JIM is indexed/abstracted in: MEDLINE/PubMed, ScienceDirect, Emerging Sources Citation Index (ESCI), Scopus, Embase, Chemical Abstracts (CA), CAB Abstracts, EBSCO, WPRIM, JST China, Chinese Science Citation Database (CSCD), and China National Knowledge Infrastructure (CNKI).
JIM Editorial Office uses ThomsonReuters ScholarOne Manuscripts as submitting and review system (submission link: http://mc03.manuscriptcentral.com/jcim-en).
JIM is published bimonthly. Manuscripts submitted to JIM should be written in English. Article types include but are not limited to randomized controlled and pragmatic trials, translational and patient-centered effectiveness outcome studies, case series and reports, clinical trial protocols, preclinical and basic science studies, systematic reviews and meta-analyses, papers on methodology and CAM history or education, conference proceedings, editorials, commentaries, short communications, book reviews, and letters to the editor.
Our purpose is to publish a prestigious international journal for studies in integrative medicine.
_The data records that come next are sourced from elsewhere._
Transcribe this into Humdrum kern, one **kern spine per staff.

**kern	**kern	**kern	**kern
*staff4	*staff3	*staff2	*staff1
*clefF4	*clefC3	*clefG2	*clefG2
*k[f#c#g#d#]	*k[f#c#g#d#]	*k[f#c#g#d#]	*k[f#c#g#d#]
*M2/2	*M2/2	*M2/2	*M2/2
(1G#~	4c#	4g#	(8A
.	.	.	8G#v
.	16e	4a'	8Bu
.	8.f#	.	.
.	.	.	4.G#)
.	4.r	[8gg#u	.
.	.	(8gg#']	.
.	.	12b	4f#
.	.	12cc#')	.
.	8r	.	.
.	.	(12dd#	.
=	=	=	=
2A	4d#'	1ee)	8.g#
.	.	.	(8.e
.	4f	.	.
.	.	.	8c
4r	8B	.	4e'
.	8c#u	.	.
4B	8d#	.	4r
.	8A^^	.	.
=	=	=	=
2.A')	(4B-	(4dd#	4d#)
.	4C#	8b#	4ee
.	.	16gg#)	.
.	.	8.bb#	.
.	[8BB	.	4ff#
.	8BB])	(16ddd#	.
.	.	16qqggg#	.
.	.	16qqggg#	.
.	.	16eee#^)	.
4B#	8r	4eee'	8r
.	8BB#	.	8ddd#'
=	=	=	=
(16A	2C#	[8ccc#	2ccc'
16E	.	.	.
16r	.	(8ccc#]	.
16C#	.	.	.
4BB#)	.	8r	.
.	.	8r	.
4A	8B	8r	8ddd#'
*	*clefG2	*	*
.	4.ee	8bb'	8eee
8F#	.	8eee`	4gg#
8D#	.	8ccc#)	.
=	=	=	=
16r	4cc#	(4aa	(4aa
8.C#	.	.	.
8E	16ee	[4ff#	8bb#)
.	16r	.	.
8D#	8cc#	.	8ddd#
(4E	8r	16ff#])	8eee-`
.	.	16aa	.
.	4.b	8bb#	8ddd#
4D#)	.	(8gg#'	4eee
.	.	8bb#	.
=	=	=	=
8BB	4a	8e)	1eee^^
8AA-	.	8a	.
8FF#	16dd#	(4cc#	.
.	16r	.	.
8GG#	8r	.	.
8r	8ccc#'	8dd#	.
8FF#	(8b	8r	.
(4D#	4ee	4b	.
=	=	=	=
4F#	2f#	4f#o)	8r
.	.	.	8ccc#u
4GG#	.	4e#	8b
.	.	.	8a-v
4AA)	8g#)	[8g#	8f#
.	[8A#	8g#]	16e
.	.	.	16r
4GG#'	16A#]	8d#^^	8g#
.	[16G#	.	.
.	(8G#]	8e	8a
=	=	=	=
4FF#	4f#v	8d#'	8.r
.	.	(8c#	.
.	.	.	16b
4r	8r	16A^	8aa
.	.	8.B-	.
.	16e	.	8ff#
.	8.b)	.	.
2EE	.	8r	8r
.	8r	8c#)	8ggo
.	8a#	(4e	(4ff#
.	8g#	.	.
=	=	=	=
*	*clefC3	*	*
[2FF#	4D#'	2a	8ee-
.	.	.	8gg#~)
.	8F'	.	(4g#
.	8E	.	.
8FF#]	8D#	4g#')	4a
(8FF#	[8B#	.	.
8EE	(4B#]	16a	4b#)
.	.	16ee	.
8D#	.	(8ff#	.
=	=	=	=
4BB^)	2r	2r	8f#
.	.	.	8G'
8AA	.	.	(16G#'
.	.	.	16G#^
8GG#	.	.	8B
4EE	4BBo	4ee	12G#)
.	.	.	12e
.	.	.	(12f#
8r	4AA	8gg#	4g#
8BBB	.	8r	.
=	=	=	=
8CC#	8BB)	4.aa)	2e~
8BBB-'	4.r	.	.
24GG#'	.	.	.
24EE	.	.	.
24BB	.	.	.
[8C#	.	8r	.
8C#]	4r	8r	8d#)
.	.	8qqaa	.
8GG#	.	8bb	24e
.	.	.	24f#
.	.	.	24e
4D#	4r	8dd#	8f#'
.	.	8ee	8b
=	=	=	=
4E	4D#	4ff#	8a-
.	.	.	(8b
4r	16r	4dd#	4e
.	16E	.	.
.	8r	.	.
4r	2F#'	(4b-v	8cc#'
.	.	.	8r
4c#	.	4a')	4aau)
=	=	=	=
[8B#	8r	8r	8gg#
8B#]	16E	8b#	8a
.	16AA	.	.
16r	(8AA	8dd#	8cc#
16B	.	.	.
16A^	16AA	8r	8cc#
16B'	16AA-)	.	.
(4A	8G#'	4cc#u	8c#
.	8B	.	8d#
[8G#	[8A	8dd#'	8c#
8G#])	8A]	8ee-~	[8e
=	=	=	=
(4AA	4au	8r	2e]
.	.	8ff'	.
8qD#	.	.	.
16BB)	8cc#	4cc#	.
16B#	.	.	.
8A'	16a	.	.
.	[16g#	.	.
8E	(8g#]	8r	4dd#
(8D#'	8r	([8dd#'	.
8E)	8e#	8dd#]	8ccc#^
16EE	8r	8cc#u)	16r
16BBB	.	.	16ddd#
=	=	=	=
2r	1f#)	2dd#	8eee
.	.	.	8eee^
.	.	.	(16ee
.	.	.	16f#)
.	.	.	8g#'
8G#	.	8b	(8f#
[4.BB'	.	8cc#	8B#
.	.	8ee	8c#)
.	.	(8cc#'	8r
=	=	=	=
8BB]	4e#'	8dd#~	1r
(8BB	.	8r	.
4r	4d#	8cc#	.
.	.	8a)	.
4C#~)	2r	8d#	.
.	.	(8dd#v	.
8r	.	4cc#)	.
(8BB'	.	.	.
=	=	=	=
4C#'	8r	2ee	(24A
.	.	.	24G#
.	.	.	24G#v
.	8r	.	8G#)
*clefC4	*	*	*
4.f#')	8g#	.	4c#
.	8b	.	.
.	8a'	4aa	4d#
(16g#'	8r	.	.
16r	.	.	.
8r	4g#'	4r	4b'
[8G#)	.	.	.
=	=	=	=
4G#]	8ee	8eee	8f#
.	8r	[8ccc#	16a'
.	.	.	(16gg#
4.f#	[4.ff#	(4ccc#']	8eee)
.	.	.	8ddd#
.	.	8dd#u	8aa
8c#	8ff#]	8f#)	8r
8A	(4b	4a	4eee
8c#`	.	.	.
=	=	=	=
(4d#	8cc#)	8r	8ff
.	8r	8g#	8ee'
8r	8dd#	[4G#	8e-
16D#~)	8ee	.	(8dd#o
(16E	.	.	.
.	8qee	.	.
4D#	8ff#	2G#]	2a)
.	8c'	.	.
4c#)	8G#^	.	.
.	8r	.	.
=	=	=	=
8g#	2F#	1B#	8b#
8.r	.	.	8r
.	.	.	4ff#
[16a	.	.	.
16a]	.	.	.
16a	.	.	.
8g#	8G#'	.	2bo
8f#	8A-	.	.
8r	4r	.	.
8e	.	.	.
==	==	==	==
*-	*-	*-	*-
To achieve this aim, we seek to publish high-quality papers on any aspects of integrative medicine, such as acupuncture and traditional Chinese medicine, Ayurveda medicine, herbal medicine, homeopathy, nutrition, chiropractic, mind-body medicine, taichi, qigong, meditation, and any other modalities of CAM; our commitment to international scope ensures that research and progress from all regions of the world are widely covered. These ensure that articles published in JIM have the maximum exposure to the international scholarly community.
JIM can help its authors let their papers reach the widest possible range of readers, and let all those who share an interest in their research field be concerned with their study.